■ WORK INSTRUCTION:
Would you reproduce each line below exactly, leaving every picture out?

(EXCERPTED DATA begins)

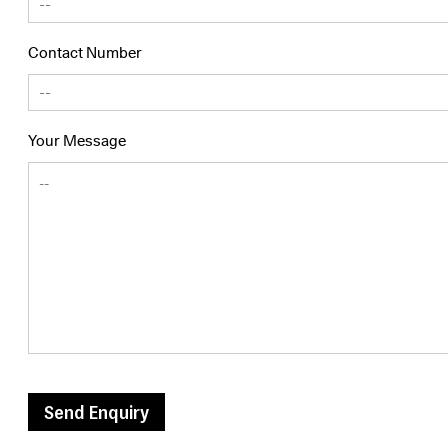
Contact Number
Your Message
Send Enquiry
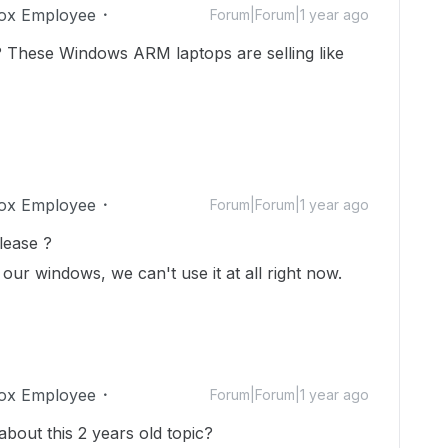
ox Employee
Forum|Forum|1 year ago
 These Windows ARM laptops are selling like
ox Employee
Forum|Forum|1 year ago
lease ?
 our windows, we can't use it at all right now.
ox Employee
Forum|Forum|1 year ago
 about this 2 years old topic?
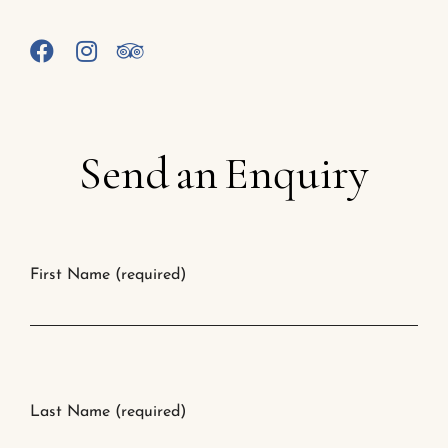
Send
an
Enquiry
First Name (required)
Last Name (required)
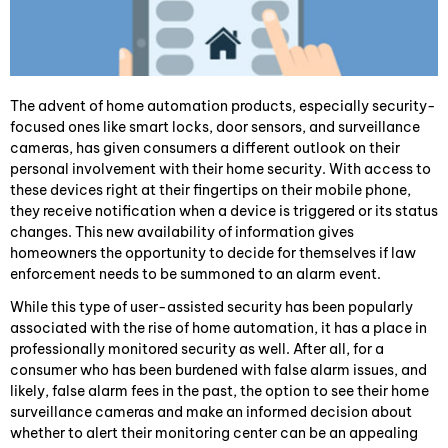
The advent of home automation products, especially security-
focused ones like smart locks, door sensors, and surveillance
cameras, has given consumers a different outlook on their
personal involvement with their home security. With access to
these devices right at their fingertips on their mobile phone,
they receive notification when a device is triggered or its status
changes. This new availability of information gives
homeowners the opportunity to decide for themselves if law
enforcement needs to be summoned to an alarm event.
While this type of user-assisted security has been popularly
associated with the rise of home automation, it has a place in
professionally monitored security as well. After all, for a
consumer who has been burdened with false alarm issues, and
likely, false alarm fees in the past, the option to see their home
surveillance cameras and make an informed decision about
whether to alert their monitoring center can be an appealing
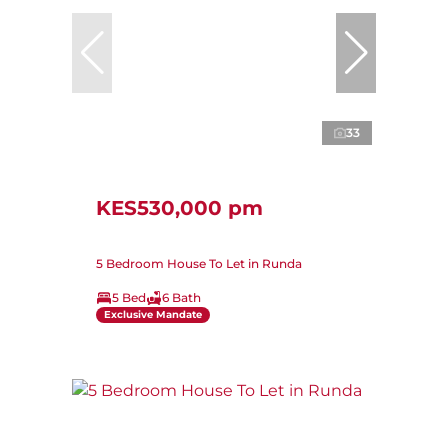
33
KES530,000 pm
5 Bedroom House To Let in Runda
5 Bed
6 Bath
Exclusive Mandate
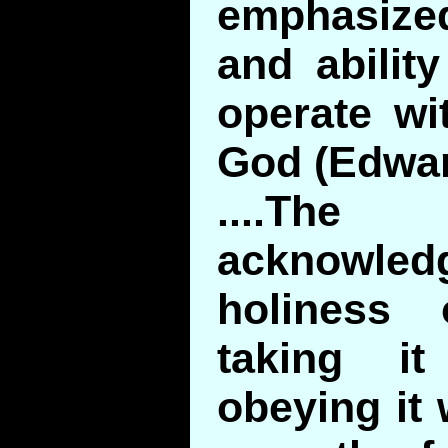
emphasize
and abilit
operate wi
God (Edwar
....T
acknow
holiness 
taking it
obeying it 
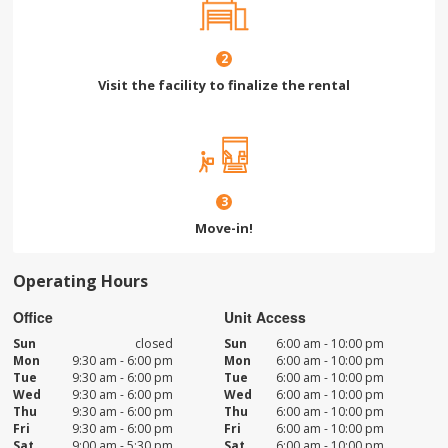
2
Visit the facility to finalize the rental
3
Move-in!
Operating Hours
Office
Unit Access
Sun
closed
Sun
6:00 am - 10:00 pm
Mon
9:30 am - 6:00 pm
Mon
6:00 am - 10:00 pm
Tue
9:30 am - 6:00 pm
Tue
6:00 am - 10:00 pm
Wed
9:30 am - 6:00 pm
Wed
6:00 am - 10:00 pm
Thu
9:30 am - 6:00 pm
Thu
6:00 am - 10:00 pm
Fri
9:30 am - 6:00 pm
Fri
6:00 am - 10:00 pm
Sat
9:00 am - 5:30 pm
Sat
6:00 am - 10:00 pm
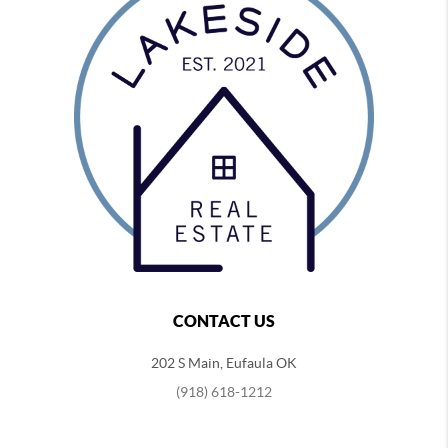
CONTACT US
202 S Main, Eufaula OK
(918) 618-1212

(EXCERPTED DATA ends)

■ TASK ANSWER:
Contact Number
Your Message
Send Enquiry
ox Employee
Forum|Forum|1 year ago
 These Windows ARM laptops are selling like
ox Employee
Forum|Forum|1 year ago
lease ?
 our windows, we can't use it at all right now.
ox Employee
Forum|Forum|1 year ago
 about this 2 years old topic?
Send
an
Enquiry
First Name (required)
Last Name (required)
The advent of home automation products, especially security-
focused ones like smart locks, door sensors, and surveillance
cameras, has given consumers a different outlook on their
personal involvement with their home security. With access to
these devices right at their fingertips on their mobile phone,
they receive notification when a device is triggered or its status
changes. This new availability of information gives
homeowners the opportunity to decide for themselves if law
enforcement needs to be summoned to an alarm event.
While this type of user-assisted security has been popularly
associated with the rise of home automation, it has a place in
professionally monitored security as well. After all, for a
consumer who has been burdened with false alarm issues, and
likely, false alarm fees in the past, the option to see their home
surveillance cameras and make an informed decision about
whether to alert their monitoring center can be an appealing
33
KES530,000 pm
5 Bedroom House To Let in Runda
5 Bed
6 Bath
Exclusive Mandate
emphasize
and abilit
operate wi
God (Edwar
....T
acknow
holiness 
taking it
obeying it 
2
Visit the facility to finalize the rental
3
Move-in!
Operating Hours
Office
Unit Access
Sun
closed
Sun
6:00 am - 10:00 pm
Mon
9:30 am - 6:00 pm
Mon
6:00 am - 10:00 pm
Tue
9:30 am - 6:00 pm
Tue
6:00 am - 10:00 pm
Wed
9:30 am - 6:00 pm
Wed
6:00 am - 10:00 pm
Thu
9:30 am - 6:00 pm
Thu
6:00 am - 10:00 pm
Fri
9:30 am - 6:00 pm
Fri
6:00 am - 10:00 pm
Sat
9:00 am - 5:30 pm
Sat
6:00 am - 10:00 pm
CONTACT US
202 S Main, Eufaula OK
(918) 618-1212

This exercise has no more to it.